= WORK ORDER =
The expected output is every line below, reproduced exactly.

= AVAILABLE DATA =
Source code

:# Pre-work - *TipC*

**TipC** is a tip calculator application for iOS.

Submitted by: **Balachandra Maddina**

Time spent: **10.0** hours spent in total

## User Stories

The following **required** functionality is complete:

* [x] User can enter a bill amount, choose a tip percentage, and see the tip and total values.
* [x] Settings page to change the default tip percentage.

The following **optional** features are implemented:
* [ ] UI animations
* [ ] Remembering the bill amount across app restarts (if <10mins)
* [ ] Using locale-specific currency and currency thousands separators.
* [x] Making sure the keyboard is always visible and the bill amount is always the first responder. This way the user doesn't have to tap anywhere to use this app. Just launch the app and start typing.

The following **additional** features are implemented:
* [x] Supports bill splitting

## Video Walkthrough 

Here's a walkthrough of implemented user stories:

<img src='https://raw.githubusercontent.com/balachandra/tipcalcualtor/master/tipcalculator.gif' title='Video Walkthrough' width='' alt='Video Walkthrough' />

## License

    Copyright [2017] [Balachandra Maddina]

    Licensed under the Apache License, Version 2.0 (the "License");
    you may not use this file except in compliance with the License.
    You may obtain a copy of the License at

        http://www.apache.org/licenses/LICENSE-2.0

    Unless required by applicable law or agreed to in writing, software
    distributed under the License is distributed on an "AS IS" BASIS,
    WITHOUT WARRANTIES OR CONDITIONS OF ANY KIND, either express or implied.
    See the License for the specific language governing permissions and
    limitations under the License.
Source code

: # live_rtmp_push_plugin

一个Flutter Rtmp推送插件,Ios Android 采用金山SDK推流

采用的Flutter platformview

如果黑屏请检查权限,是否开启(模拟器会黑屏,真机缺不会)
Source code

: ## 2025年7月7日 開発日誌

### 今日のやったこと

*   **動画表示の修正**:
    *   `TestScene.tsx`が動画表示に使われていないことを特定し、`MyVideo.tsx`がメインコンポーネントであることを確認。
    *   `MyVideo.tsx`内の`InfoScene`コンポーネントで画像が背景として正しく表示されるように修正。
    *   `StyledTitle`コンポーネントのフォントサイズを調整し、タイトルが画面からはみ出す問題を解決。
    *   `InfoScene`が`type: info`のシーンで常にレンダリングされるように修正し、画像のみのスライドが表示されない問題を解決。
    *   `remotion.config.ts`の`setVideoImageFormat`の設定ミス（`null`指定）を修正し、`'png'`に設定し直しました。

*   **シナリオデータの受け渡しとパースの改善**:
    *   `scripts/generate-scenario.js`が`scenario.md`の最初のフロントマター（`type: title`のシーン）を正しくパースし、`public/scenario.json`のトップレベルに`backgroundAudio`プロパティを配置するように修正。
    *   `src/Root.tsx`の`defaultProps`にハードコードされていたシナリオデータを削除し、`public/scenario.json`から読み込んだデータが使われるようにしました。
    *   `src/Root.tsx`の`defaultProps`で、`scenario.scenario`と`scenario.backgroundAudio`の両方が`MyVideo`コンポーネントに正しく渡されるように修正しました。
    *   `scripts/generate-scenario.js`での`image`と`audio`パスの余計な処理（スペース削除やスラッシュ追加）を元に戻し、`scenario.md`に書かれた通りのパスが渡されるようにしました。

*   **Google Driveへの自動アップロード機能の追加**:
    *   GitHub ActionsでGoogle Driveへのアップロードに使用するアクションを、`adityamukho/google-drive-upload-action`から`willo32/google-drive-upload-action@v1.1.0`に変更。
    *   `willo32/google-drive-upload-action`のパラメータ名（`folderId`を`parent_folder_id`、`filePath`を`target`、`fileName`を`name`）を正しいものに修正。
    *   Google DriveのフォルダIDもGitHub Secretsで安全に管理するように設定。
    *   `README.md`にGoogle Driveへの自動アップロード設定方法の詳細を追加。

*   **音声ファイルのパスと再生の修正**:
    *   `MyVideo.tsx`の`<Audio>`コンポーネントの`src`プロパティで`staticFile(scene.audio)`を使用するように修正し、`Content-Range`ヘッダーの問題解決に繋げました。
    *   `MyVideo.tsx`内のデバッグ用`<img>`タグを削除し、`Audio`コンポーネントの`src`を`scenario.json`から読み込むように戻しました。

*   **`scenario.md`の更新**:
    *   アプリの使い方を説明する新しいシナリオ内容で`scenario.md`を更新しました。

= OUTPUT FOR THIS TASK =
Source code

:# Pre-work - *TipC*

**TipC** is a tip calculator application for iOS.

Submitted by: **Balachandra Maddina**

Time spent: **10.0** hours spent in total

## User Stories

The following **required** functionality is complete:

* [x] User can enter a bill amount, choose a tip percentage, and see the tip and total values.
* [x] Settings page to change the default tip percentage.

The following **optional** features are implemented:
* [ ] UI animations
* [ ] Remembering the bill amount across app restarts (if <10mins)
* [ ] Using locale-specific currency and currency thousands separators.
* [x] Making sure the keyboard is always visible and the bill amount is always the first responder. This way the user doesn't have to tap anywhere to use this app. Just launch the app and start typing.

The following **additional** features are implemented:
* [x] Supports bill splitting

## Video Walkthrough 

Here's a walkthrough of implemented user stories:

<img src='https://raw.githubusercontent.com/balachandra/tipcalcualtor/master/tipcalculator.gif' title='Video Walkthrough' width='' alt='Video Walkthrough' />

## License

    Copyright [2017] [Balachandra Maddina]

    Licensed under the Apache License, Version 2.0 (the "License");
    you may not use this file except in compliance with the License.
    You may obtain a copy of the License at

        http://www.apache.org/licenses/LICENSE-2.0

    Unless required by applicable law or agreed to in writing, software
    distributed under the License is distributed on an "AS IS" BASIS,
    WITHOUT WARRANTIES OR CONDITIONS OF ANY KIND, either express or implied.
    See the License for the specific language governing permissions and
    limitations under the License.
Source code

: # live_rtmp_push_plugin

一个Flutter Rtmp推送插件,Ios Android 采用金山SDK推流

采用的Flutter platformview

如果黑屏请检查权限,是否开启(模拟器会黑屏,真机缺不会)
Source code

: ## 2025年7月7日 開発日誌

### 今日のやったこと

*   **動画表示の修正**:
    *   `TestScene.tsx`が動画表示に使われていないことを特定し、`MyVideo.tsx`がメインコンポーネントであることを確認。
    *   `MyVideo.tsx`内の`InfoScene`コンポーネントで画像が背景として正しく表示されるように修正。
    *   `StyledTitle`コンポーネントのフォントサイズを調整し、タイトルが画面からはみ出す問題を解決。
    *   `InfoScene`が`type: info`のシーンで常にレンダリングされるように修正し、画像のみのスライドが表示されない問題を解決。
    *   `remotion.config.ts`の`setVideoImageFormat`の設定ミス（`null`指定）を修正し、`'png'`に設定し直しました。

*   **シナリオデータの受け渡しとパースの改善**:
    *   `scripts/generate-scenario.js`が`scenario.md`の最初のフロントマター（`type: title`のシーン）を正しくパースし、`public/scenario.json`のトップレベルに`backgroundAudio`プロパティを配置するように修正。
    *   `src/Root.tsx`の`defaultProps`にハードコードされていたシナリオデータを削除し、`public/scenario.json`から読み込んだデータが使われるようにしました。
    *   `src/Root.tsx`の`defaultProps`で、`scenario.scenario`と`scenario.backgroundAudio`の両方が`MyVideo`コンポーネントに正しく渡されるように修正しました。
    *   `scripts/generate-scenario.js`での`image`と`audio`パスの余計な処理（スペース削除やスラッシュ追加）を元に戻し、`scenario.md`に書かれた通りのパスが渡されるようにしました。

*   **Google Driveへの自動アップロード機能の追加**:
    *   GitHub ActionsでGoogle Driveへのアップロードに使用するアクションを、`adityamukho/google-drive-upload-action`から`willo32/google-drive-upload-action@v1.1.0`に変更。
    *   `willo32/google-drive-upload-action`のパラメータ名（`folderId`を`parent_folder_id`、`filePath`を`target`、`fileName`を`name`）を正しいものに修正。
    *   Google DriveのフォルダIDもGitHub Secretsで安全に管理するように設定。
    *   `README.md`にGoogle Driveへの自動アップロード設定方法の詳細を追加。

*   **音声ファイルのパスと再生の修正**:
    *   `MyVideo.tsx`の`<Audio>`コンポーネントの`src`プロパティで`staticFile(scene.audio)`を使用するように修正し、`Content-Range`ヘッダーの問題解決に繋げました。
    *   `MyVideo.tsx`内のデバッグ用`<img>`タグを削除し、`Audio`コンポーネントの`src`を`scenario.json`から読み込むように戻しました。

*   **`scenario.md`の更新**:
    *   アプリの使い方を説明する新しいシナリオ内容で`scenario.md`を更新しました。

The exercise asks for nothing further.